* [TO-DO ITEM]: Reproduce the lines below word for word, leaving out the pictures.

* [EXERCISE MATERIAL]:
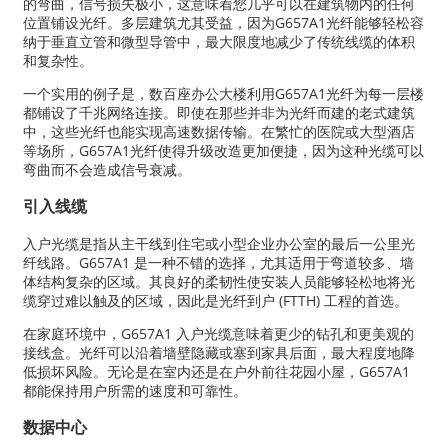
的弯曲，信号损失极小，这意味着您几乎可以在建筑物内的任何
位置铺设光纤。多层建筑尤其受益，因为G657A1光纤能够轻松容
纳于垂直立管和微型导管中，最大限度地减少了传统线缆的体积
和复杂性。
一个实用的例子是，数百座办公大楼利用G657A1光纤为每一层楼
都铺设了千兆网络连接。即使在那些并非为光纤而建的老式建筑
中，这些光纤也能实现高速数据传输。在繁忙的医院或大型酒店
等场所，G657A1光纤使得升级改造更加便捷，因为这种光缆可以
弯曲而不会造成信号衰减。
引入线缆
入户光缆是指从主干线到住宅或小型企业办公室的最后一公里光
纤线路。G657A1 是一种不错的选择，尤其适用于弯道较多、墙
体结构复杂的区域。其良好的柔韧性使安装人员能够轻松地将光
缆穿过难以触及的区域，因此是光纤到户 (FTTH) 工程的首选。
在家庭环境中，G657A1 入户光缆意味着更少的钻孔和更美观的
接线盒。光纤可以沿着墙壁隐藏或塞到家具后面，最大程度地降
低损坏风险。无论是在室内还是在户外前往花园小屋，G657A1
都能保持用户所需的速度和可靠性。
数据中心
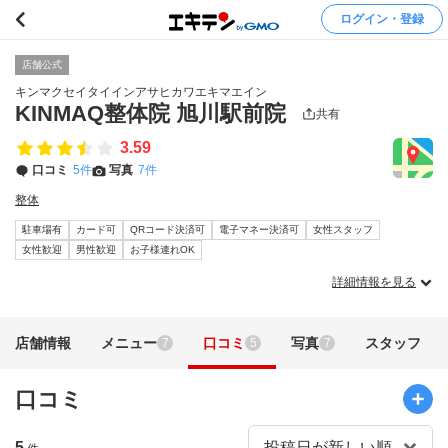
ログイン・登録
店舗公式
キンマクセイタイインアサヒカワエキマエイン
KINMAQ整体院 旭川駅前院
共有
3.59
口コミ
5件
写真
7件
整体
駐車場有
カード可
QRコード決済可
電子マネー決済可
女性スタッフ
女性歓迎
男性歓迎
お子様連れOK
詳細情報を見る
店舗情報
メニュー
口コミ
写真
スタッフ
7
5
7
口コミ
5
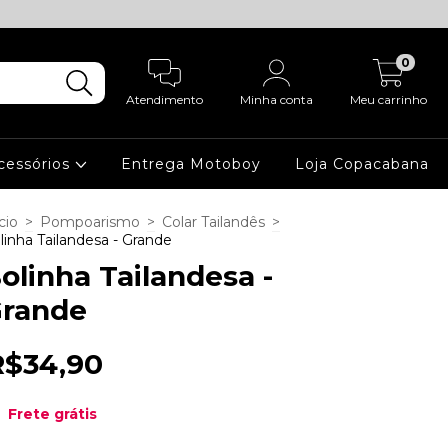
0
Atendimento
Minha conta
Meu carrinho
cessórios
Entrega Motoboy
Loja Copacabana
cio
>
Pompoarismo
>
Colar Tailandês
>
linha Tailandesa - Grande
olinha Tailandesa -
rande
R$34,90
Frete grátis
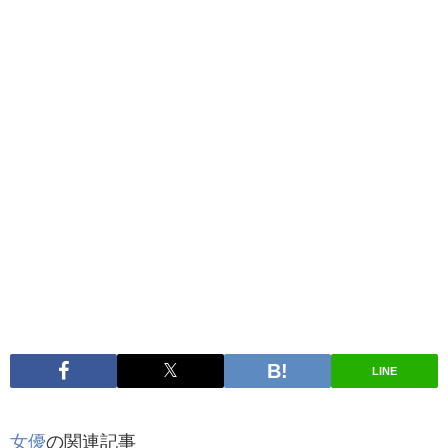
LINE
女優
の関連記事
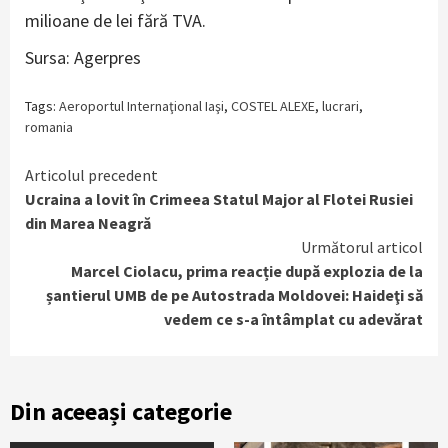
milioane de lei fără TVA.
Sursa: Agerpres
Tags:
Aeroportul Internaţional Iaşi
,
COSTEL ALEXE
,
lucrari
,
romania
Continue
Articolul precedent
Ucraina a lovit în Crimeea Statul Major al Flotei Rusiei
Reading
din Marea Neagră
Următorul articol
Marcel Ciolacu, prima reacție după explozia de la
șantierul UMB de pe Autostrada Moldovei: Haideţi să
vedem ce s-a întâmplat cu adevărat
Din aceeași categorie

* [WRITTEN REPLY]:
的弯曲，信号损失极小，这意味着您几乎可以在建筑物内的任何
位置铺设光纤。多层建筑尤其受益，因为G657A1光纤能够轻松容
纳于垂直立管和微型导管中，最大限度地减少了传统线缆的体积
和复杂性。
一个实用的例子是，数百座办公大楼利用G657A1光纤为每一层楼
都铺设了千兆网络连接。即使在那些并非为光纤而建的老式建筑
中，这些光纤也能实现高速数据传输。在繁忙的医院或大型酒店
等场所，G657A1光纤使得升级改造更加便捷，因为这种光缆可以
弯曲而不会造成信号衰减。
引入线缆
入户光缆是指从主干线到住宅或小型企业办公室的最后一公里光
纤线路。G657A1 是一种不错的选择，尤其适用于弯道较多、墙
体结构复杂的区域。其良好的柔韧性使安装人员能够轻松地将光
缆穿过难以触及的区域，因此是光纤到户 (FTTH) 工程的首选。
在家庭环境中，G657A1 入户光缆意味着更少的钻孔和更美观的
接线盒。光纤可以沿着墙壁隐藏或塞到家具后面，最大程度地降
低损坏风险。无论是在室内还是在户外前往花园小屋，G657A1
都能保持用户所需的速度和可靠性。
数据中心
ログイン・登録
店舗公式
キンマクセイタイインアサヒカワエキマエイン
KINMAQ整体院 旭川駅前院
共有
3.59
口コミ
5件
写真
7件
整体
駐車場有
カード可
QRコード決済可
電子マネー決済可
女性スタッフ
女性歓迎
男性歓迎
お子様連れOK
詳細情報を見る
店舗情報
メニュー
口コミ
写真
スタッフ
7
5
7
口コミ
5
0
Atendimento
Minha conta
Meu carrinho
cessórios
Entrega Motoboy
Loja Copacabana
cio
>
Pompoarismo
>
Colar Tailandês
>
linha Tailandesa - Grande
olinha Tailandesa -
rande
R$34,90
Frete grátis
LINE
女優
の関連記事
milioane de lei fără TVA.
Sursa: Agerpres
Tags:
Aeroportul Internaţional Iaşi
,
COSTEL ALEXE
,
lucrari
,
romania
Continue
Articolul precedent
Ucraina a lovit în Crimeea Statul Major al Flotei Rusiei
Reading
din Marea Neagră
Următorul articol
Marcel Ciolacu, prima reacție după explozia de la
șantierul UMB de pe Autostrada Moldovei: Haideţi să
vedem ce s-a întâmplat cu adevărat
Din aceeași categorie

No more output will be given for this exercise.